Al-Jazeera's legendary director general resigns
Zeinab El Gundy, Tuesday 20 Sep 2011
Wadah Khanfar steps down in a move some are linking to Wikileaks revelations of meetings with US Defence Intelligence Agency officers


Wadah Khanfar, Al-Jazeera news network general director, today resigned from his position after eight years of working as a top executive and 15 years at the channel since 1996.

In a farewell note Khanfar said he had been thinking of stepping down for a while and thanked the Al-Jazeera staff as well as its administration, praising them for what they have achieved as a global news network.

"Al-Jazeera gained the trust of its audience through consistently speaking truth to power, and channelling peoples' aspirations for dignity and freedom.

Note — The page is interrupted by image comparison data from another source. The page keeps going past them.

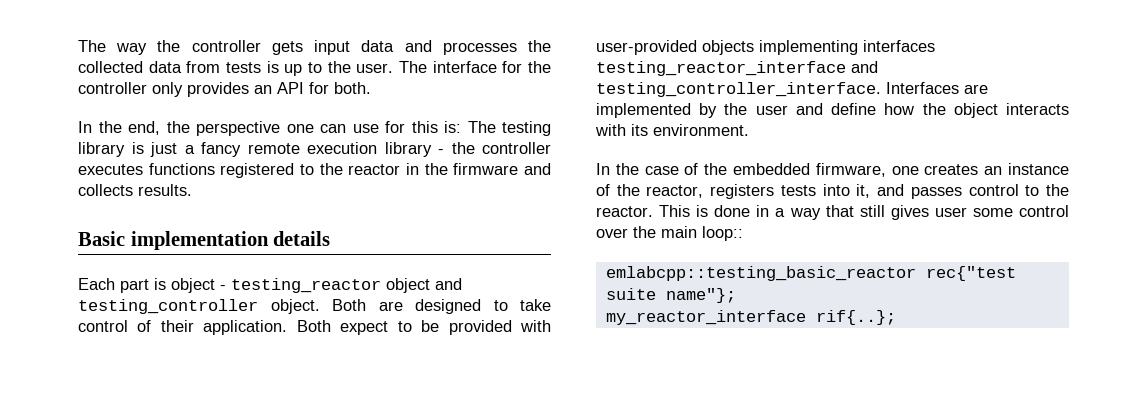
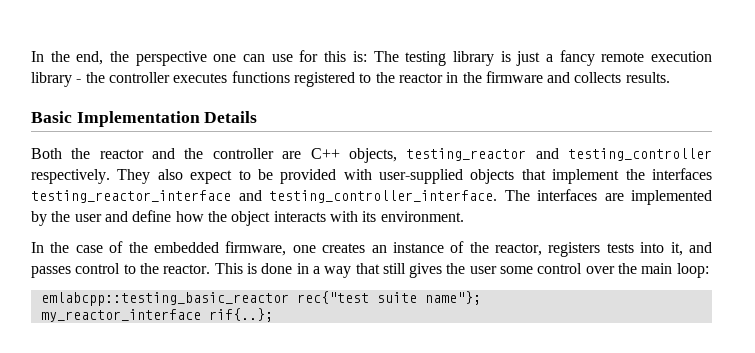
[78,40,551,55] [78,61,551,76] [78,82,371,97] The way the controller gets input data and processes the collected data from tests is up to the user. The interface for the controller only provides an API for both. // -> (31, 56) none
[130,231,331,250] [78,278,462,293] [78,299,551,314] [78,320,331,335] implementation details // Each part is object - testing_reactor object and testing_controller object. Both are designed to take control of their application. Both -> [76,111,258,127] [31,148,713,163] [31,169,183,184] Implementation Details // Both the reactor and the controller are C++ objects, testing_reactor and testing_controller respectively. They also
[596,40,858,55] user-provided objects implementing -> [379,169,645,184] user-supplied objects that implement the
[886,82,959,94] Interfaces -> [504,189,597,201] The interfaces
(929, 212) none -> [446,263,466,274] the
[702,226,743,241] loop:: -> [676,263,709,278] loop:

Our audience quickly saw that Al-Jazeera was of them and their world,” he said.

He also added that, "this newsroom showed the world the first images of the Asian Tsunami and of the famine in Niger. In 2011, the eyes of the world watched the aspirations of millions unfold as our newsrooms broadcast, tweeted and published the events unfolding in the liberation squares from Sidi Bouzid to Jisr Al-Shughur.

Khanfar also announced the news on his official twitter account.

Some observer are linking Khanfar’s resignation with recently released Wikileaks cables about a meeting in 2005 at the American embassy in Doha between him and US Defence Intelligence Agency officers. Allegedly the officers prepared monthly reports about the channel as well as its website performance and views and discussed them with Khanfar.

The cable fuelled rumours about the relationship between the US and the controversial Qatari news network.

Palestinian Khanfar joined Al-Jazeera Network in 1996 as the channel’s correspondent in South Africa and stayed until 2001. He was the channel’s correspondent in New Delhi from 2001 to 2002, where he reported on Afghanistan when the channel lost contact with their correspondence in Kabul, Tayseer Allouni. Later Khanfar replaced Allouni as Kabul’s bureau chief. Moving from Afghanistan to Iraq he became Baghdad’s bureau chief after the fall of Saddam’s regime. In 2003 he became the managing director of Al-Jazeera Network. In 2006 he was appointed director general of Al-Jazeera Network.

In 2009 Khanfar was chosen by Forbes magazine among the world’s most powerful people.